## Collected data
::::::::

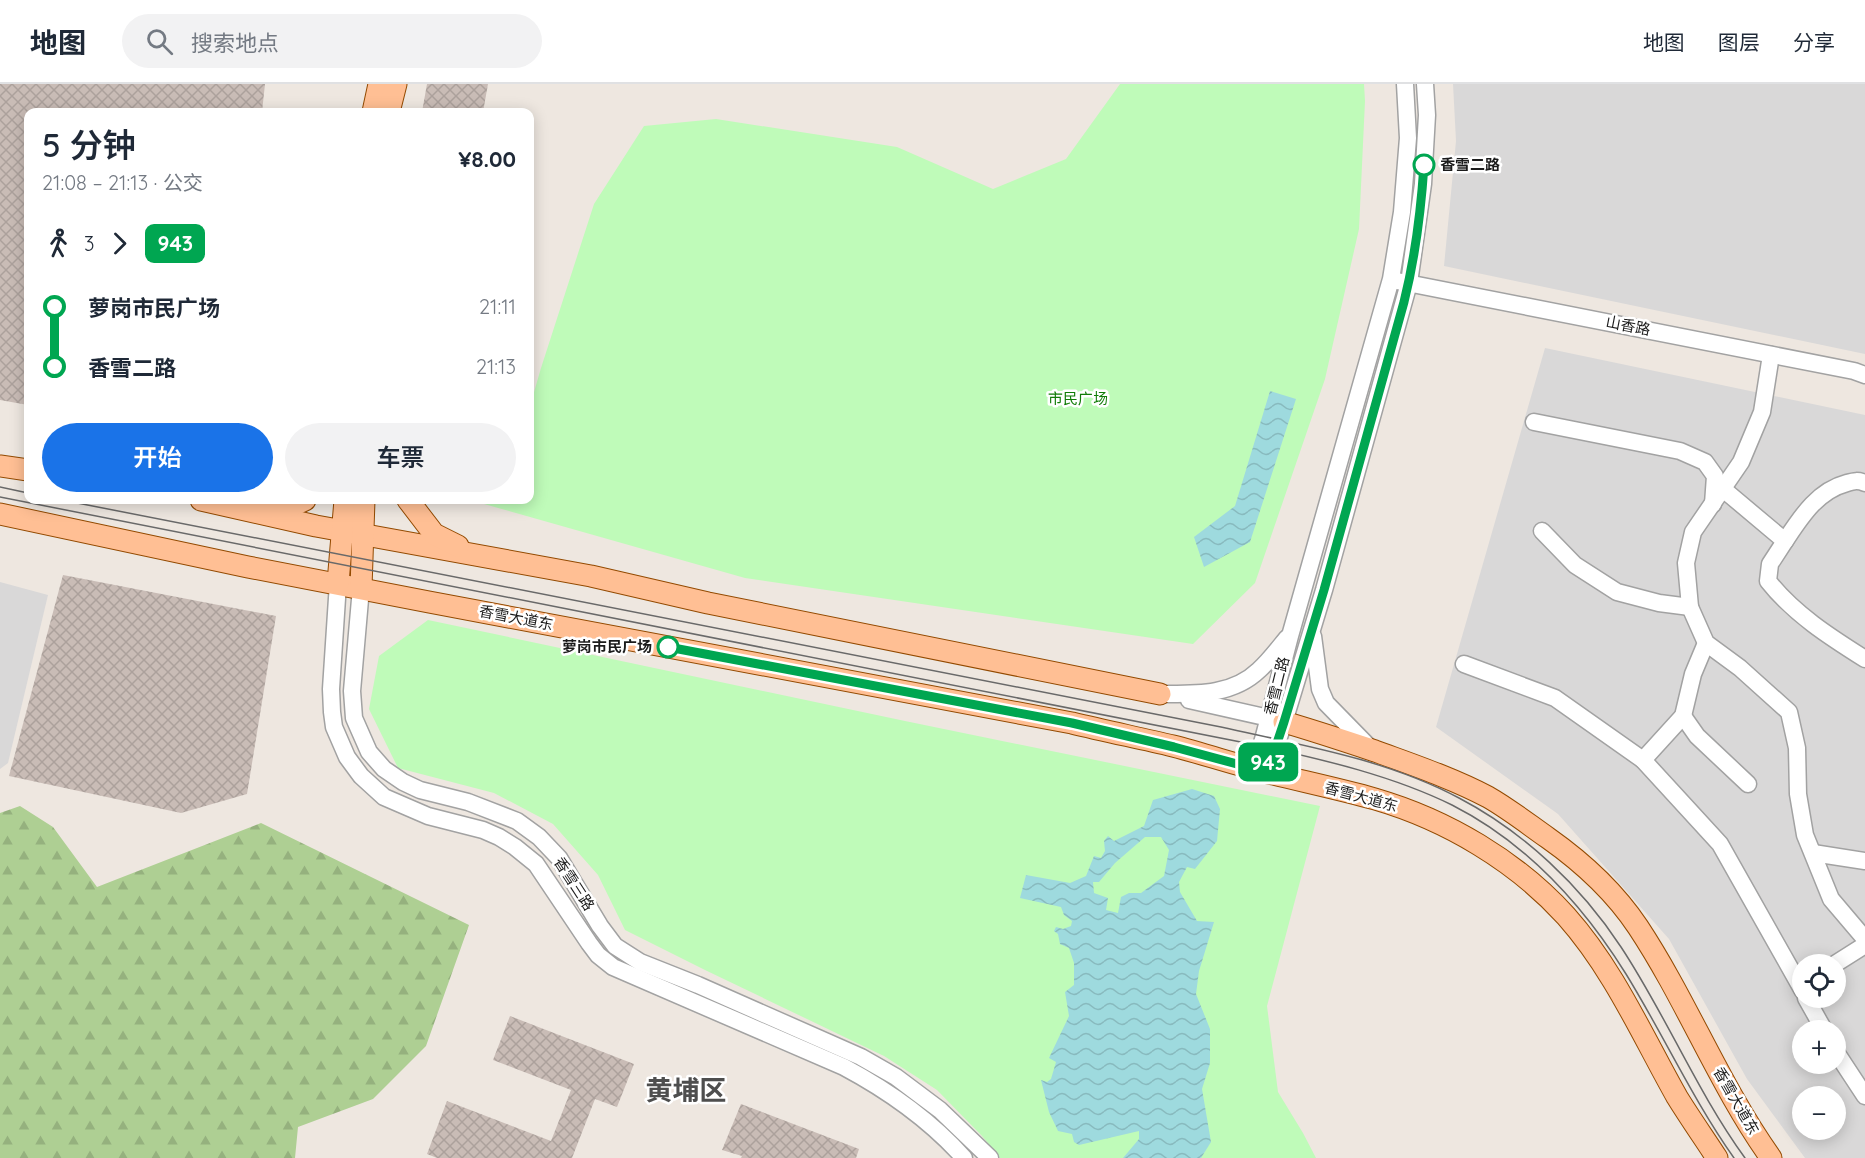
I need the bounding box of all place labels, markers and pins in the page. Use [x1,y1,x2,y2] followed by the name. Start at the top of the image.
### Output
[1413,154,1435,176] marker: 香雪二路
[1440,155,1500,174] place label: 香雪二路
[657,636,679,658] marker: 萝岗市民广场
[562,637,652,656] place label: 萝岗市民广场

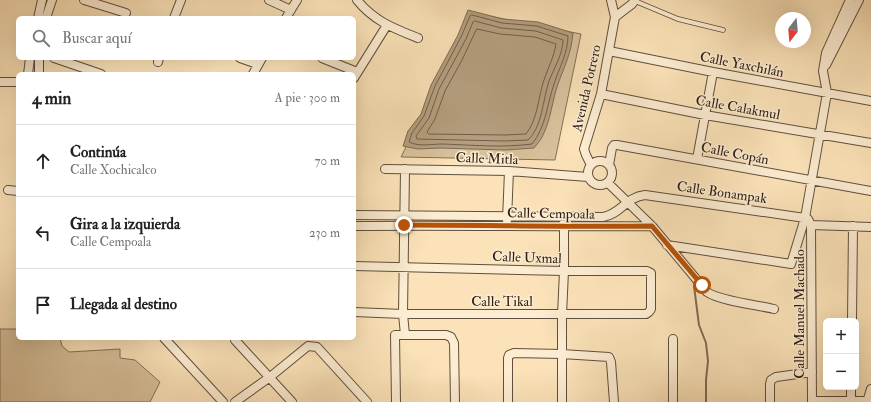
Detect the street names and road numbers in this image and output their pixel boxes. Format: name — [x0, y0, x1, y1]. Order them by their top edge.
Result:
street label: Avenida Potrero — [568, 43, 605, 134]
street label: Calle Yaxchilán — [698, 48, 785, 81]
street label: Calle Calakmul — [694, 92, 782, 123]
street label: Calle Copán — [699, 139, 770, 169]
street label: Calle Mitla — [455, 149, 519, 168]
street label: Calle Bonampak — [675, 178, 769, 208]
street label: Calle Cempoala — [507, 204, 595, 224]
street label: Calle Uxmal — [492, 248, 563, 267]
street label: Calle Manuel Machado — [791, 249, 808, 379]
street label: Calle Tikal — [471, 293, 533, 310]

::::::::

## WORK REQUIRED
Please set down the records exactly, and keep every image out of the copy.

## ANSWER SECTION
I need the bounding box of all place labels, markers and pins in the page. Use [x1,y1,x2,y2] followed by the name. Start at the top of the image.
### Output
[1413,154,1435,176] marker: 香雪二路
[1440,155,1500,174] place label: 香雪二路
[657,636,679,658] marker: 萝岗市民广场
[562,637,652,656] place label: 萝岗市民广场

Detect the street names and road numbers in this image and output their pixel boxes. Format: name — [x0, y0, x1, y1]. Order them by their top edge.
Result:
street label: Avenida Potrero — [568, 43, 605, 134]
street label: Calle Yaxchilán — [698, 48, 785, 81]
street label: Calle Calakmul — [694, 92, 782, 123]
street label: Calle Copán — [699, 139, 770, 169]
street label: Calle Mitla — [455, 149, 519, 168]
street label: Calle Bonampak — [675, 178, 769, 208]
street label: Calle Cempoala — [507, 204, 595, 224]
street label: Calle Uxmal — [492, 248, 563, 267]
street label: Calle Manuel Machado — [791, 249, 808, 379]
street label: Calle Tikal — [471, 293, 533, 310]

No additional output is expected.